When Republicans took control of the House in 2011, they went a step further and adopted a moratorium on earmarks. The President echoed the same in his State of the Union that year, declaring, “If a bill comes to my desk with earmarks inside, I will veto it. I will veto it.” Senate Republicans also adopted a moratorium, which led Senate Democrats to decide they would not pursue earmarks in the 112th Congress.
There we were. Two years and no scrambling for earmarks.
Unfortunately, Congress and the President haven’t spent the last two years figuring out how to drive the final nail in the earmark coffin. What we still don’t have are competitive, merit, or formula-based spending systems with transparent criteria and metrics that would allocate precious taxpayer dollars to the most effective and needed programs and projects, not the ones with the most political muscle.
There were steps in the right direction. The House Energy & Water appropriations committee created a possible model in their FY13 appropriations for the Army Corps of Engineers and Bureau of Reclamation. They were, however, the exception rather than the rule.
So here we are at the same spot we were in 2010. Some folks are lamenting their inability to earmark. Others are trying to redefine earmarks by carving out special exceptions to the moratorium, like Rep. Don Young (R-AK) who was floating a proposal to change House Republican Conference rules to ban earmarks unless “the recipient of the earmark is a unit of local government.” So no earmarks except ones like the $200,000 for the city of Alexandria, Virginia’s Youth Building Green initiative or $250,000 for Harstelle, Alabama’s purchase of a Wireless Area Network. Thankfully, due to long-time earmark foe Speaker Boehner’s (R-OH) strong criticism, Young’s loophole proposal was pulled.
They say that those who forget the past are doomed to repeat it.

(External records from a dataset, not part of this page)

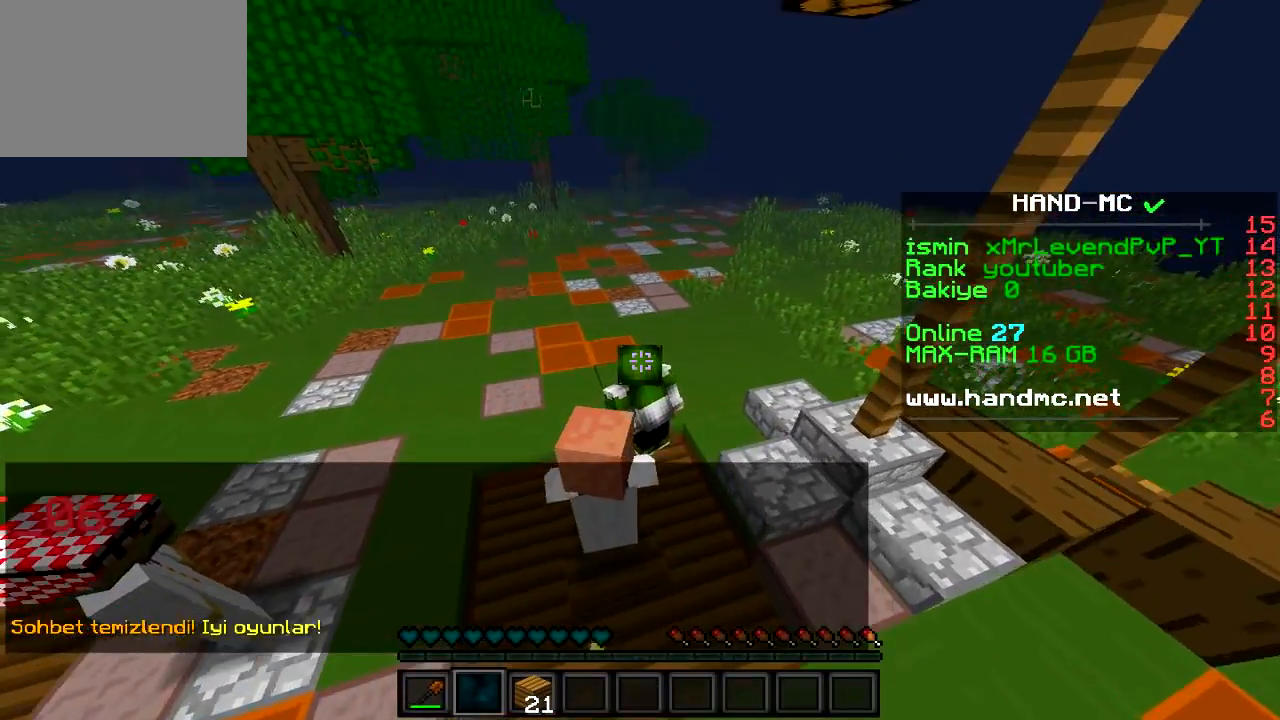
{"keys": [], "events": []}
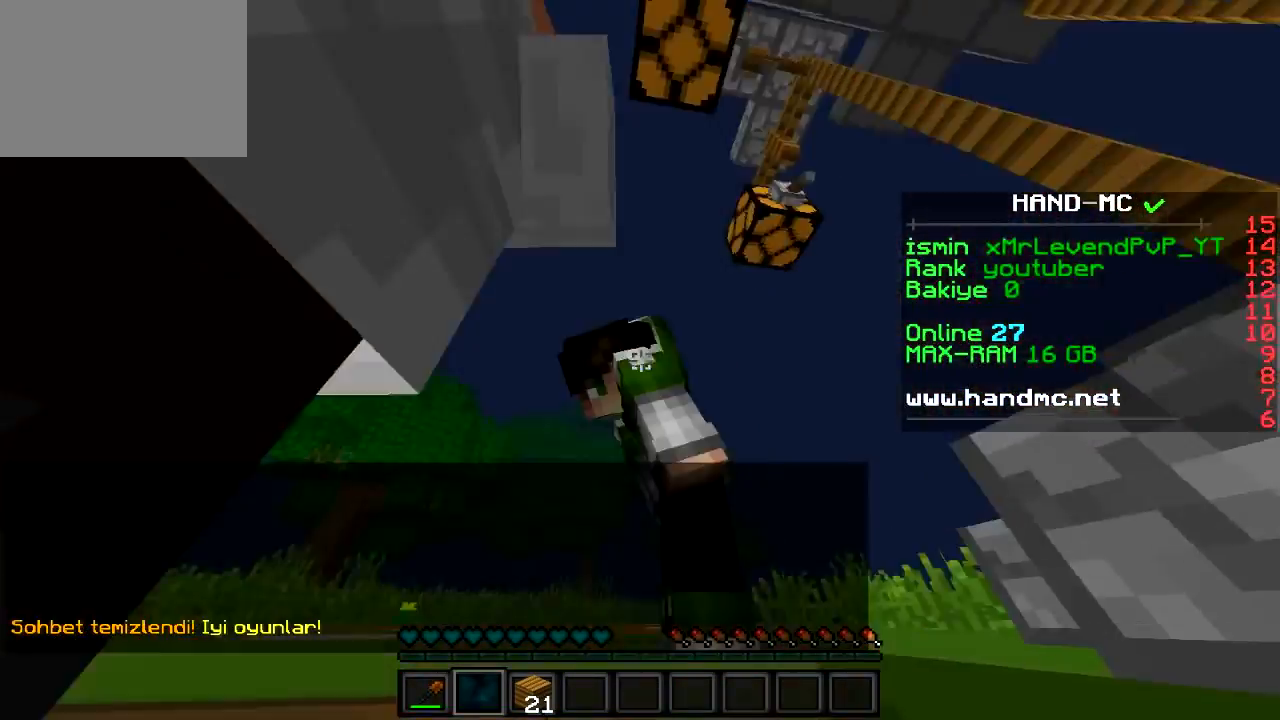
{"keys": [], "events": []}
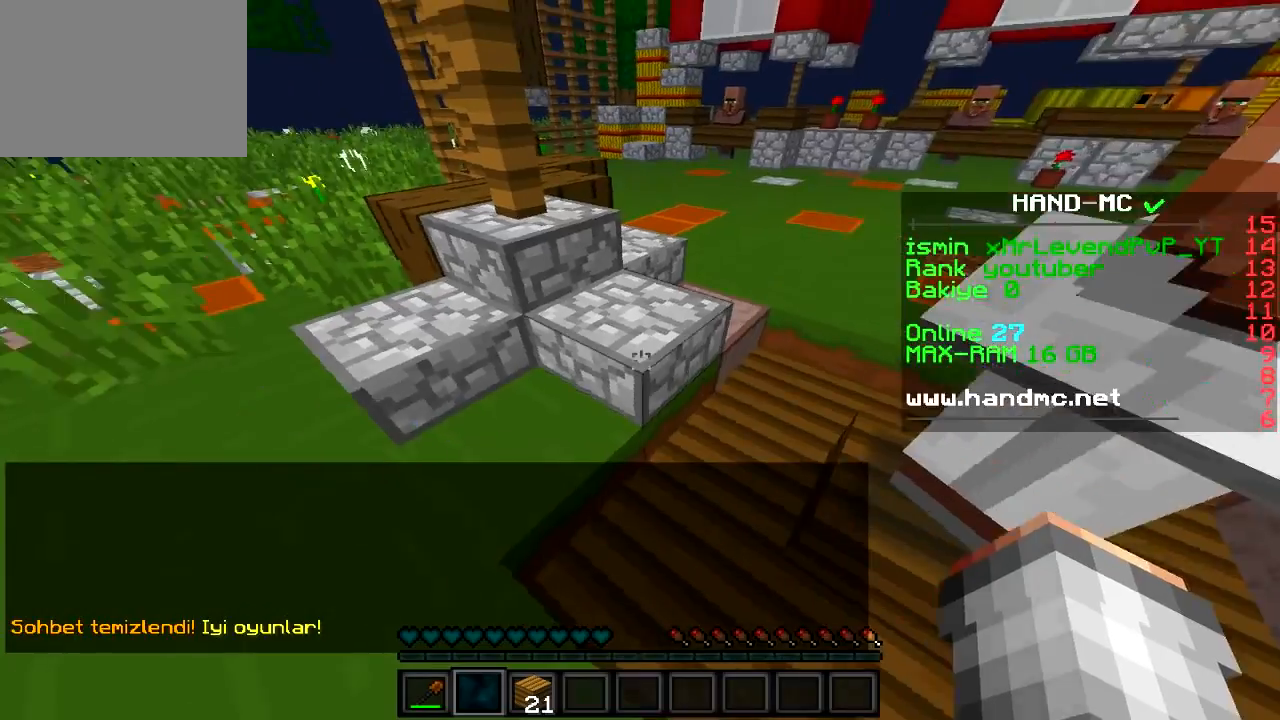
{"keys": ["w"], "events": [[217, "w", "down"]]}
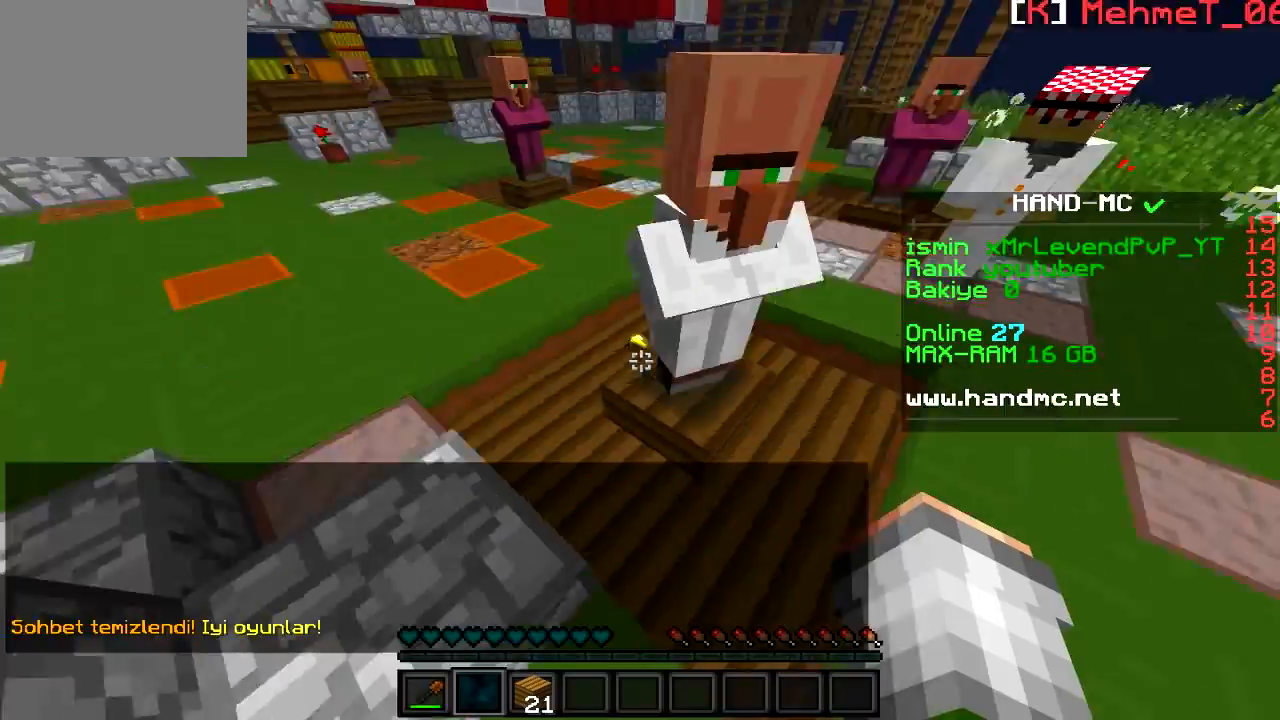
{"keys": ["a", "w"], "events": [[300, "a", "down"]]}
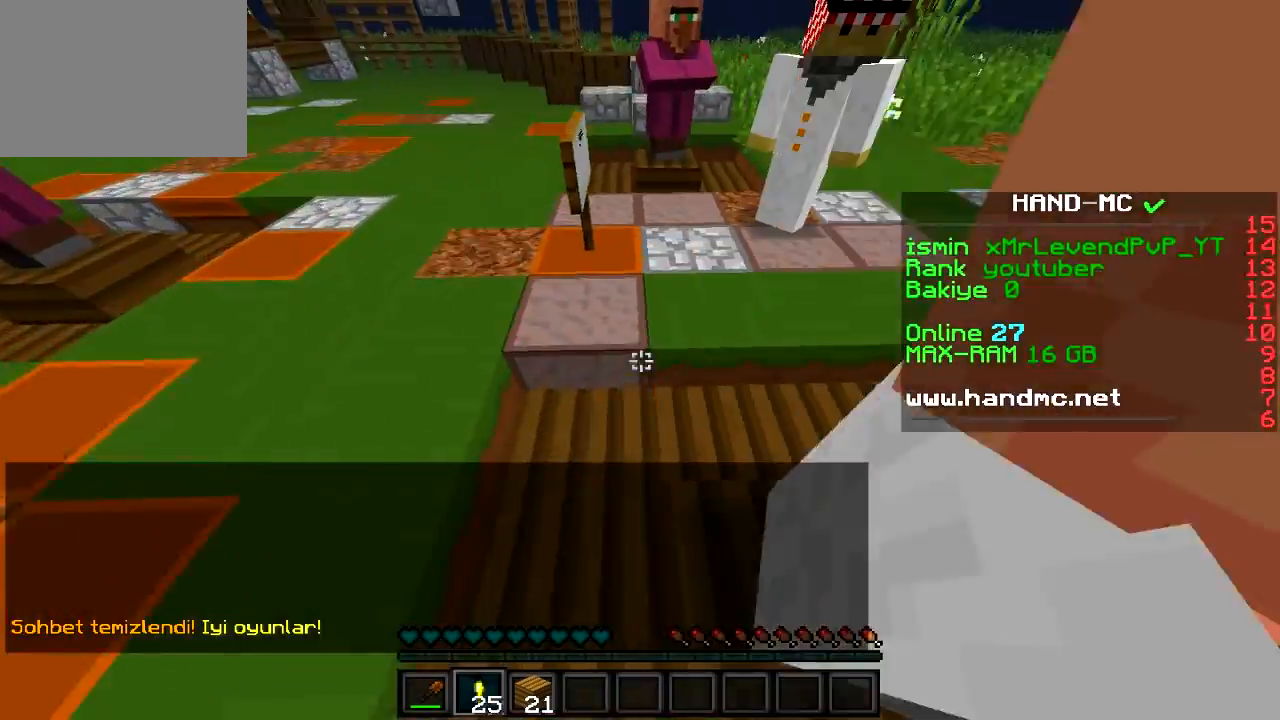
{"keys": ["a"], "events": [[217, "w", "up"]]}
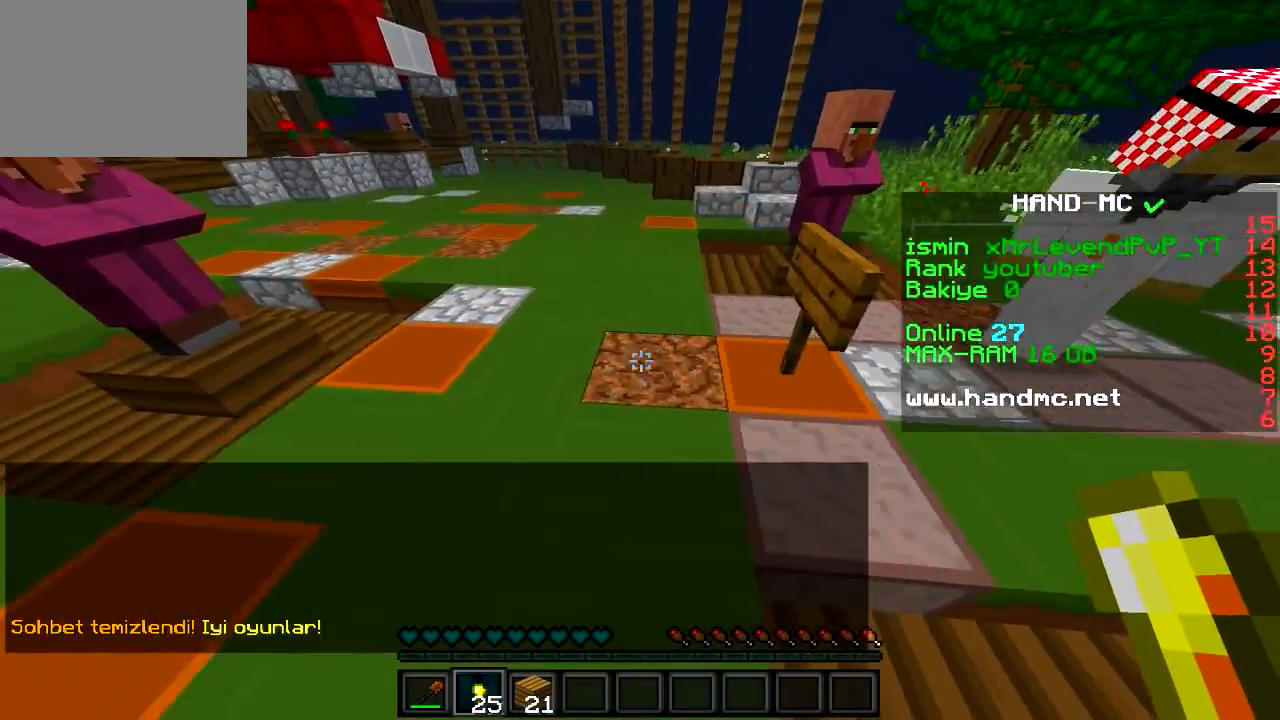
{"keys": [], "events": [[317, "a", "up"]]}
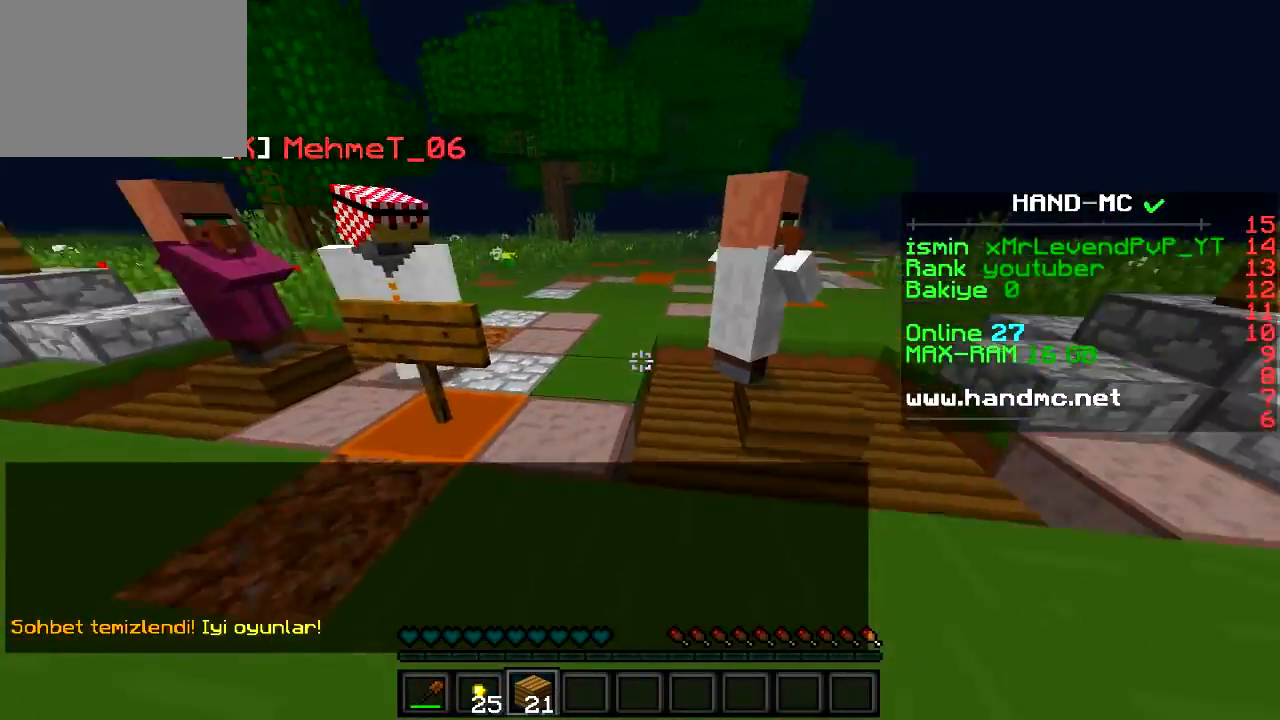
{"keys": [], "events": [[117, "w", "down"], [400, "w", "up"]]}
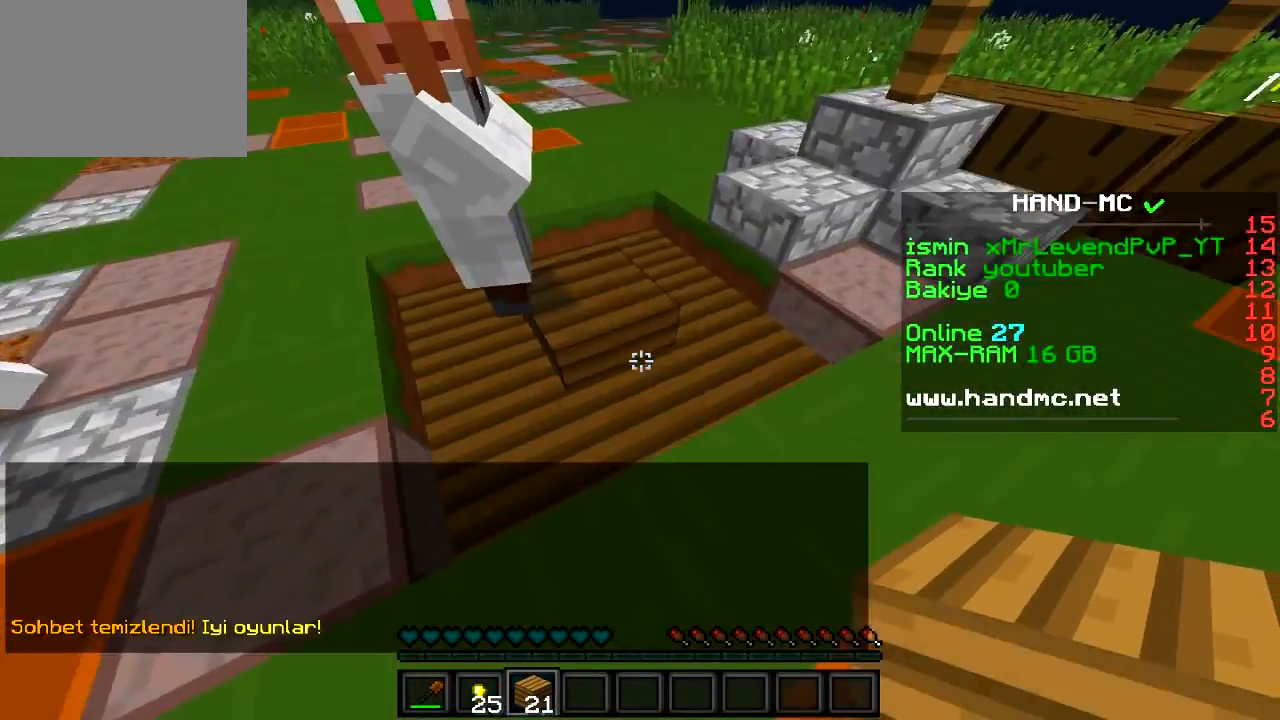
{"keys": ["a"], "events": [[200, "s", "down"], [350, "a", "down"], [400, "s", "up"]]}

We haven't forgotten the scandals surrounding super-lobbyist Jack Abramoff, or the FBI’s investigation of several lawmakers about pay-to-play surrounding earmarks that ended up with a lobby firm shuttered and one lobbyist going to jail, former Rep. Duke Cunningham trading his pinstripes for prison stripes, or the most infamous earmark of all—the Bridge to Nowhere (which incidentally was a project of Rep. Don Young). Neither should Congress and the public.
The nation is approaching a fiscal cliff and is $16 trillion in debt. Now is not the time to bring back the backroom business as usual Washington that represented the go-go years of waste and brought us the challenges we face. Now is the time to get our budgetary house in order. Earmarks have no place in a government that works for taxpayers.